:: EXCERTO DA PÁGINA ::
○ ○ ○ ○
Lisboa tem perdido moradores e empresas para as cidades à volta. Não tem uma oferta competitiva para a habitação ou para os negócios, é cara. Concorda?


Nos últimos 30 anos, a dinâmica foi de aumento da população na área metropolitana e perda no centro da cidade, [que passou] de cerca de 800 mil pessoas para 550 mil em 30 anos. A área metropolitana incluindo Lisboa tem, grosso modo, 2,4 milhões de habitantes. Esta dinâmica não é só nossa. Aconteceu em várias cidades europeias, no Porto também. Mas estamos a tentar corrigir esta tendência, que afeta a reabilitação urbana, provoca dificuldades ao pequeno comércio tradicional, é responsável pelo desinvestimento, por problemas nas infraestruturas de habitação e educação, nas escolas, nas creches e nos serviços de saúde.


É um processo imparável?


Houve uma construção muito significativa na periferia de Lisboa e uma necessidade de fazer a infraestruturação dessas zonas, com o consequente abandono do centro, para dar resposta às populações. Deu-se ainda outro efeito: como não tínhamos e não temos um eficaz sistema de transportes públicos metropolitanos, em favor da nossa cultura, diria eu, de apreço pelo automóvel...


Apreço é uma maneira simpática de pôr as coisas...


A base é o sistema dos transportes públicos. Penso que é este o grande falhanço das políticas públicas nas últimas décadas. A rede de transportes não se tornou credível, coerente, legível, integrada e adaptada à realidade. Era preciso ter um sistema de mobilidade metropolitana, mas isso não aconteceu. A malha estendeu-se muito, alargou-se, alterou-se e não houve capacidade de resposta. Ora bem, isto fez com que uma parte do investimento público fosse canalizada para as vias de entrada e saída. A política era basicamente pôr e tirar carros da cidade o mais depressa possível.


E isso está a mudar?


Esta situação, do ponto de vista populacional, ainda não se inverteu, mas, pelos dados de que dispomos, a tendência foi interrompida. Os últimos dados mostram uma perda populacional em Lisboa, mas é uma perda semelhante à do resto do país. Este fenómeno é conhecido como o efeito donut, visível em Lisboa e no Porto: vazio no centro e crescimento à volta. O nosso objetivo é inverter isto, recuperar a atratividade do centro. O trabalho está mais avançado do ponto de vista das empresas do que dos moradores. No mercado imobiliário sente-se a crescente procura e relocalização das empresas. Relativamente à dinâmica populacional, a situação do mercado coloca-nos um desafio: o preço da habitação.


É muito caro.


O preço era e ainda é um obstáculo. O que justifica a grande diferença na habitação é o custo do terreno. Os preços de construção não são muito diferentes em Lisboa do que noutras cidades. É o terreno que faz a diferença. Perante isto, decidimos lançar um projeto que hoje é inovador mas que, se recuarmos algumas décadas, não inova face ao que já se fez, por exemplo, no bairro de Alvalade. A câmara disponibiliza terrenos ou propriedades suas para reabilitar, concessiona durante um determinado período (30, 35, 40 anos), a entidade privada constrói ou reabilita, recebe os valores das rendas e no final do período da concessão entrega o património à câmara. O património não deixa de ser público.
○ ○ ○ ○
:: ITENS LISTADOS ::

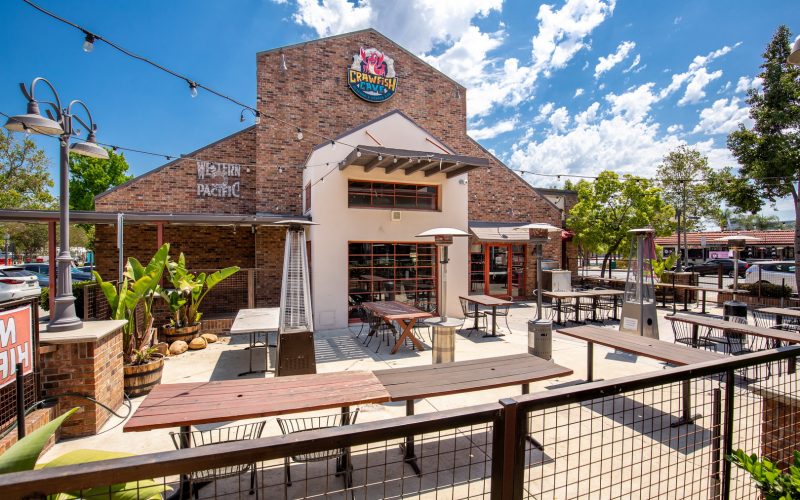
You are a GUI agent. You are given a task and a screenshot of the screen. Output one action in this format:
    pyautogui.click(x=<x>, y=<y>)
    Task: Click on the window
    This screenshot has width=800, height=500.
    Given the screenshot: What is the action you would take?
    pyautogui.click(x=406, y=282)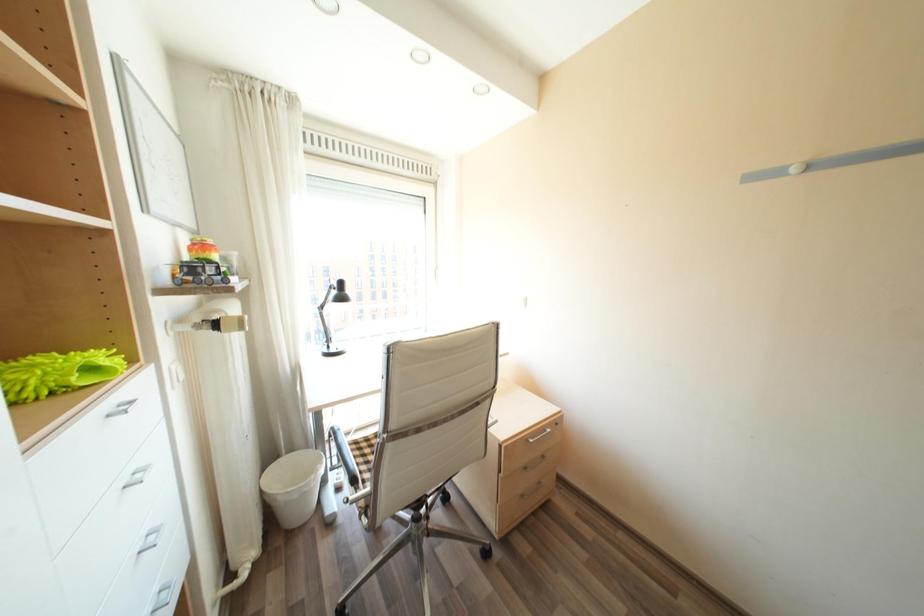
○ ○ ○ ○
:: O QUE SE PEDE ::
Reproduza sem qualquer alteração o trecho da entrevista sobre Lisboa que vai de "É um processo" até "pôr as coisas...".

:: RESOLUÇÃO ::
É um processo imparável?


Houve uma construção muito significativa na periferia de Lisboa e uma necessidade de fazer a infraestruturação dessas zonas, com o consequente abandono do centro, para dar resposta às populações. Deu-se ainda outro efeito: como não tínhamos e não temos um eficaz sistema de transportes públicos metropolitanos, em favor da nossa cultura, diria eu, de apreço pelo automóvel...


Apreço é uma maneira simpática de pôr as coisas...